Florida needs to stop algae pollution at source, not fund fake studies

When Gov. Ron DeSantis recently announced the devotion of $14 million of taxpayer money for yet another control/mitigation/research/cleanup scheme, Sierra Club Florida decided it was time, yet again, to call the governor’s bluff.

Nine months ago, the Sierra Club put the governor on notice with a letter titled “Stop the Greenwash and Hold Polluters Accountable,” but alas, DeSantis has made a huge deal out of greenwashing his failure to stop pollution at its source, and the unsuspecting are likely to buy his sales pitch.

We want to set the record straight (again). Per media sources, state officials claim that Florida has invested $40 million to detect and mitigate red tide since 2019. This has put a lot of money into the coffers of Mote Marine Laboratory but has it stopped the pollution that fuels red tide, cyanobacteria, and other toxic algae? The answer is “no.”

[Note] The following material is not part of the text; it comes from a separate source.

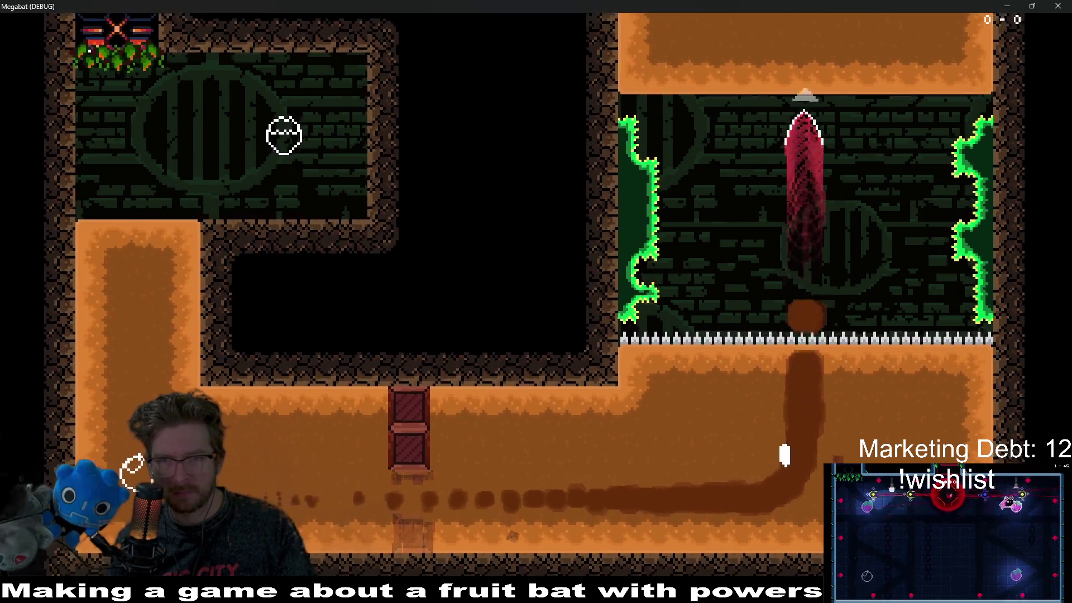
{"action": "key", "text": "Right"}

Another $14 million to research/control/mitigation/cleanup is nothing to celebrate, and in fact is a loss for Floridians. There is only so much money to spend in the state budget, and taxpayer money spent on after-the-fact "cleanup" projects cannot then be spent on proven measures to stop the sewage, manure and fertilizer pollution from being dumped into our lakes, rivers, bays and spring sheds.

Blue-green algae floats in a canal in Wellington in 2021.
Blue-green algae floats in a canal in Wellington in 2021.

The never-ending control/mitigation/cleanup treadmill not only fails to remedy the harmful algal bloom problem but makes it worse by letting more time pass without regulating the pollution that fuels it. The failure to implement or even encourage or promote stopping pollution at its source makes our toxic waterways inevitable.

The science is clear: Human activity intensifies red tide blooms. Control and mitigation research and technologies and states of emergencies keep taxpayers on the cleanup treadmill but do nothing to stop pollution at its source; you never get anywhere on a treadmill, you just spend your resources without forward progress.

After-the-fact attention to harmful algal outbreaks is not what Florida needs. Until pollution is stopped at its source, polluters will go on setting taxpayers up for a never-ending series of costly cleanups.

It is time for Gov. DeSantis to exchange the greenwash for direct, enforced, restorative regulatory action.

Cris Costello is senior organizing manager for Sierra Club Florida.